No Bad Faith or “Nefarious Purpose” in Updating Liability Assessment & Settlement Value

Mar 10, 2023 | Articles & Updates

Article by Adam Murdock, Esq.

The Middle District of Pennsylvania recently granted an insurer’s motion for summary judgment on a bad faith claim after finding that the insured failed to produce sufficient evidence to show the insurer lacked a reasonable basis for its investigation, evaluation, and settlement offers related to the insured’s underinsured motorist claim.  See Barbato v. Progressive Specialty Ins. Co., 2023 WL 2287646 (M.D. Pa. Feb. 28, 2023).

In Barbato, the insured was involved in a motor vehicle accident and was insured under an automobile insurance policy that provided $15,000 in underinsured motorist (“UIM”) coverage.  The claim professional assigned to handle the UIM claim determined that the accident occurred when the insured was driving straight in a left-turn-only lane and the other driver made a left turn from the right-hand lane.  As such, the claims professional initially concluded that each driver was 50% at fault for the accident.  After discussing the claim with her supervisor, the claim professional revised her liability assessment to 40% against the insured and 60% against the other driver.  The claim professional then reviewed the insured’s medical records and, after reducing the value of the claim to account for the insured’s share of fault for causing the accident, determined that the value of the claim was within the other driver’s liability limits.  The claim professional made an initial settlement offer based upon future defense costs.

After the initial settlement offer was rejected, the claim professional again reviewed the claim with her supervisor and then updated her evaluation.  In the updated evaluation, the claim professional reduced the insured’s fault for causing the accident to 25% “in an attempt to resolve the claim.”  With the lesser share of fault, the updated settlement evaluation was up to the policy limits of $15,000, and the claims professional contacted the insured’s counsel in an attempt to settle the claim.  Counsel would not engage in settlement discussions and the lawsuit was filed.

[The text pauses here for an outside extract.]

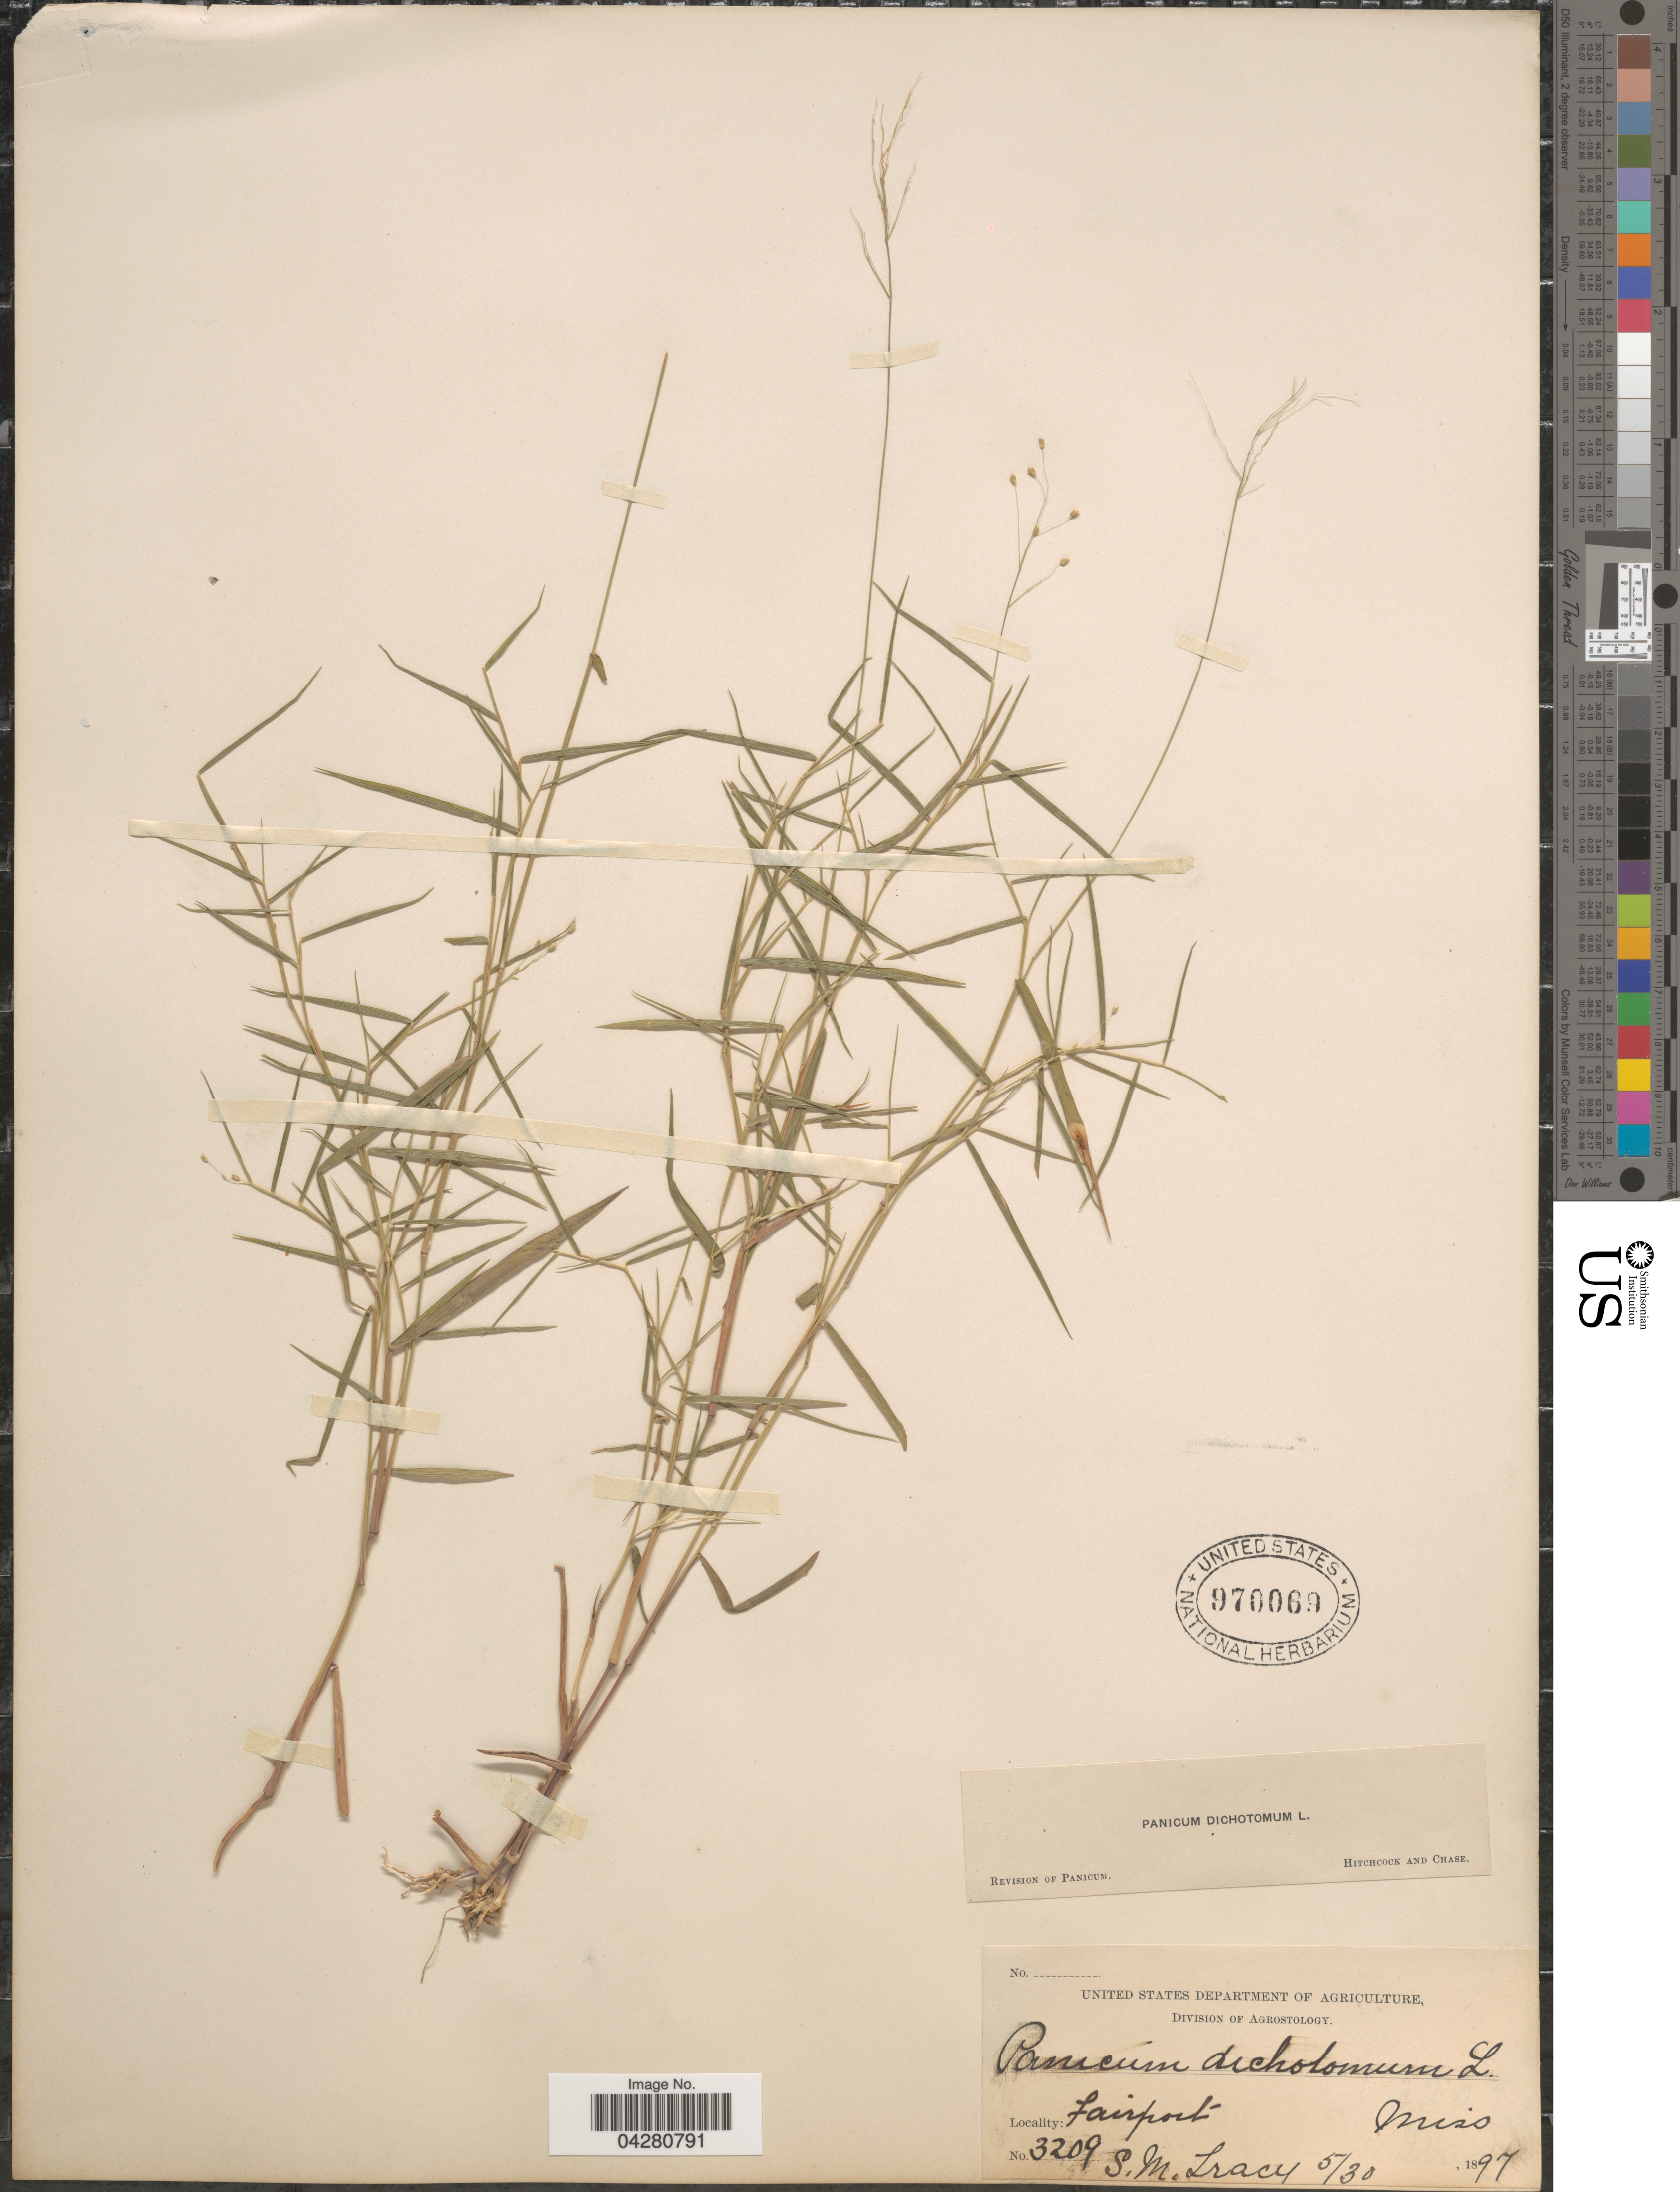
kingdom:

The UIM claim settled shortly after suit was filed and the insurer filed a motion for summary judgment on the bad faith claim.  The Middle District granted summary judgment in favor of the insurer.  In so doing, the court noted that the facts were largely undisputed, including the insured’s partial fault for the accident, the claim professional’s handling of the claim, and the response and lack thereof of the insured’s counsel.  The court held that a dispute over the value of a claim does not demonstrate insurance bad faith under Pennsylvania law.  Additionally, the court found that the updated evaluation and reassessment of liability was not unreasonable or “for some nefarious purpose.”  The court iterated that even if the original apportionment of fault was incorrect, that still would not demonstrate bad faith, as the insurer is not required to show that their investigation yielded the correct conclusion; rather, it must show that it conducted a review or investigation sufficiently thorough to yield a reasonable foundation for its actions.  Finally, the court stated that “additional investigation” such as speaking to the insured, his medical providers, or the other driver was not necessary in this claim and not required under Pennsylvania law.

Tangentially, the court also noted in its opinion that the insured’s invocation of Nanty-Glo v. American Surety Co., 163 A. 523 (Pa. 1932) as a bar to the insurer’s use of testimony from its own witnesses to establish facts is misplaced, as the federal courts have consistently held that the court may rely upon testimonial evidence in reaching a decision on a summary judgment motion.